To answer my own question, my guess is that with emulation being a slowdown-producing hack, most applications would feel sufficiently slow that it would turn off “switchers”. Fortunately the OS itself, unlike the PowerPC days, is running completely natively on Intel. Presumably Safari and Mail will be native from the get-go, and Apple-supplied products like iWork could be updated within days. But Firefox, already an unoptimized application on the Mac, would be slower still, and MS Office, a better but still crufty application on any platform, would also be slow enough for people to balk. I’d love to test it, but not enough to re-join the Apple Select Developer program for $500 and shell out another $999 for the development version. And it’s moot–Intel-based Macs won’t be available for a year, barring some really spectacular things.
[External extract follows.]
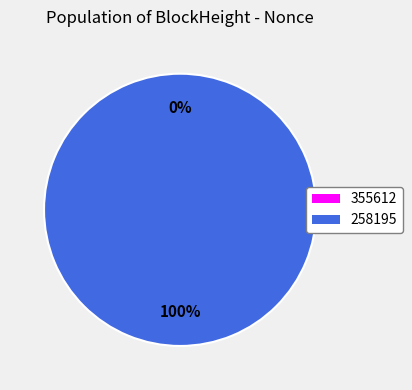

Combined, what portion of the pie is 355612 and 258195?

100.0%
It’s sad that a platform that recently produced one of the lowest-cost, highest performance supercomputers in history is having to become merely “as good as” the competition in terms of hardware, but again, most people recently have been asking me about the Mac because they’re sick of Windows problems, not because they feel there’s a speed deficit. The good news is that they don’t feel a speed deficit in the current lineup of Macs, either, and that will continue to be true.

So if you are in the market, go ahead and buy a Mac if it meets your needs now. If it doesn’t, wait until it does, and don’t worry about the processor underneath. But I realize that such a rational calculus is not necessarily made in the market, and I expect there will be a year of depressed Mac sales, and a few depressed long-time Mac aficionados.

It’s a Sad, Sad Day

…when the most liberal member of the Supreme Court upholds racism and classism to side with John Ashcroft.
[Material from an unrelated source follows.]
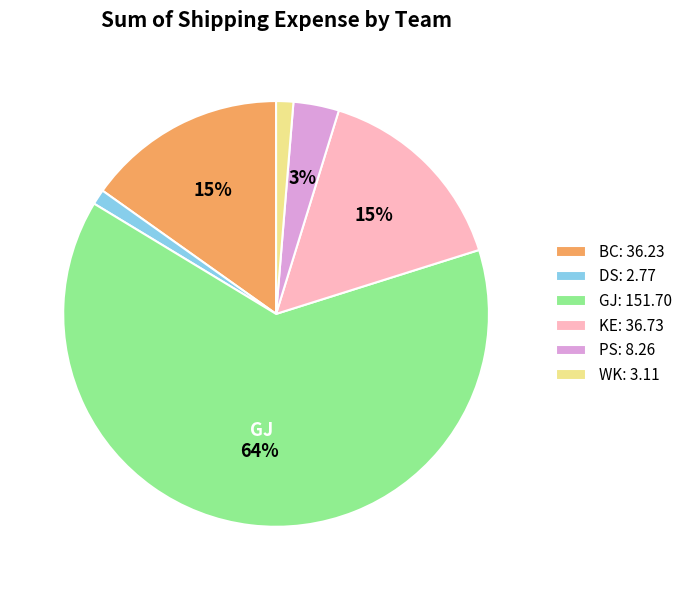

Does any single category account for the majority?

Yes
We’re gonna beat up on cancer patients to make sure that black people remember their place in our society–behind bars. And there’s no national-level liberal I can think of who’s against it, with the exception of Eric Schlosser.

If you actually care about the inner city and want to stop imprisoning an entire generation of minorities, there is something you can do.

Write your congresscritter and senator in support of the Hinchey-Rohrabacher and the Truth in Trials Act bills.

For the record, in case you need the qualification, I don’t do illegal drugs nor do I advocate that you should start. I also don’t advocate that you should become an alcoholic or get addicted to tobacco. But I don’t want to put you in jail for any of those activities if done in your own home or apartment and you don’t try to drive or perform surgery while doing so.

Radley Balko sums up why I’m even bothering:

I’m pretty cynical about grassroots efforts to effect change. But what the hell? We don’t really have any other choice at this point. And if blogs can motivate the move to get Trent Lott to resign, CBS News staffers fired, and a CNN producer canned, why couldn’t we devote as much keyboard-pounding, verbiage, and drumbeat-generating toward getting Congress to put an end to federal agents pointing assault weapons at cancer patients?